Text segment

***

Compiled by: Yuliya, PANews

Recently, many people have been asking me a question: Why have I become so close to the cryptocurrency circle?

In fact, this opportunity started around 2022, and it has been about four years now. As a practitioner in the traditional finance field, we have always been closely monitoring and tracking the entire cryptocurrency market's trends.

Today, I am here to give a speech, and the intention is quite simple; I just want to tell everyone a historical story. For me, I consider myself to be a major beneficiary of the last era's dividend. You might see my title as "economist," but I am not a purely academic scholar.

In the past 25 years, my real core experience, which is our core business, is what everyone understands as traditional hedge funds. You may be curious why these traditional capitals and people in traditional finance are starting to pay attention to cryptocurrency assets?

In the past year and a half, I have repeatedly mentioned a viewpoint: the future will definitely be "FICC+C", meaning traditional major asset allocation (FICC) will include a sequence of cryptocurrency (Crypto). Many people want to know the reason, and I will take this opportunity to share a simple explanation. Once you understand this logic, you may already have the answer in your mind regarding how the market will evolve and how asset prices will move.

Today, I will help everyone burst this bubble. We need to rewind time to the origin of FICC major assets—around the late 1970s to early 1980s. Over the past decade, everyone present has clearly recognized that the overall framework and layout of our world are undergoing tremendous changes. This change is most similar to the period from the 1970s to 1980s right after World War II. For example, earlier Xiao Feng constantly mentioned artificial intelligence, and all the guests also mentioned the fusion of AI. As an important technological advancement and productivity, every leap in technology and productivity will reshape various industries.

Here, "various industries" includes all types of businesses, and naturally, it must include the financial sector. Finance is not static. It is definitely not what you see in films like "The Big Short" or "The Wolf of Wall Street"—traders wearing vests shouting orders on the trading floor. Or say, when many people visit the New York Stock Exchange, they might still feel that finance is just the quoting and executing in the pit. Indeed, many reporters still prefer to use such on-floor trading scenes as the background for news reports. If you go to Chicago to visit the earliest interest rate derivatives market or the London Metal Exchange, you can still see traces of this history. That’s right, that was the most traditional finance before the 1960s and 1970s. People dressed in vests for quotes, completing transactions through typewriters and punch machines.

For most people in the Chinese-speaking world, the impression of trading may still be watching stock tickers in a stock hall, staring at prices to fill in order slips and submitting them to the counter, which staff members would then call into the exchange to complete transactions. However, not all finance or trading has remained in that era; the biggest transformation in finance must occur alongside technological advancements.

In the previous technological advancement cycle, productivity and technology represented by semiconductors, computers, personal computers, DOS systems, Windows, and so on reconstructed the new business model of finance from the late 1970s to early 1980s. The familiar FICC major asset trading that we know today, simply put, is the fusion of financial assets such as interest rates, commodities, exchange rates, and stocks, and the inception of FICC occurred in the early 1980s. In the 1970s, the pricing of financial derivatives, such as the Black-Scholes model for options pricing, was something everyone learned in school. But you can imagine, without the widespread application and popularization of computers, pricing a financial derivative or financial asset would require manual calculations taking several minutes, even up to half an hour or more. Under those circumstances, how could we efficiently complete quotations and transactions?

***

Data excerpts
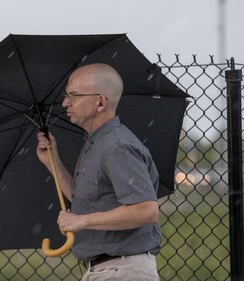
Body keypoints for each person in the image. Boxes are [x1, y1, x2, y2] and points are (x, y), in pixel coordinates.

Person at [36, 63, 161, 280]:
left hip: (122, 271)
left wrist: (81, 221)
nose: (65, 102)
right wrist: (53, 162)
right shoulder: (98, 142)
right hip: (110, 270)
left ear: (100, 102)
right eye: (67, 95)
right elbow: (85, 201)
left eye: (73, 95)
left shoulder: (117, 147)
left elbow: (146, 210)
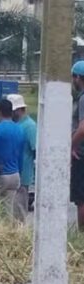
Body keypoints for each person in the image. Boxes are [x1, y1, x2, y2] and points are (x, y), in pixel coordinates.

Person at [0, 99, 24, 220]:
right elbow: (21, 156)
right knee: (8, 209)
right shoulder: (19, 129)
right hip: (15, 175)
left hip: (1, 175)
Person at [8, 94, 37, 215]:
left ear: (19, 110)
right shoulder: (15, 125)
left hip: (23, 176)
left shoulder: (30, 126)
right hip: (12, 174)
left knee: (19, 212)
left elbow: (36, 150)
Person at [71, 61, 84, 230]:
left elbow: (82, 128)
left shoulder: (82, 98)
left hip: (82, 154)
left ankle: (81, 236)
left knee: (81, 199)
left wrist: (71, 146)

***

Assigned task 1
List the types of financial assets that the speech says are fused in FICC major asset trading.
Assigned task 2
Transcribe the speech from "For most people" to "alongside technological advancements.".
The rows come from a different source than the speech.

Task solution 1
interest rates, commodities, exchange rates, stocks

Task solution 2
For most people in the Chinese-speaking world, the impression of trading may still be watching stock tickers in a stock hall, staring at prices to fill in order slips and submitting them to the counter, which staff members would then call into the exchange to complete transactions. However, not all finance or trading has remained in that era; the biggest transformation in finance must occur alongside technological advancements.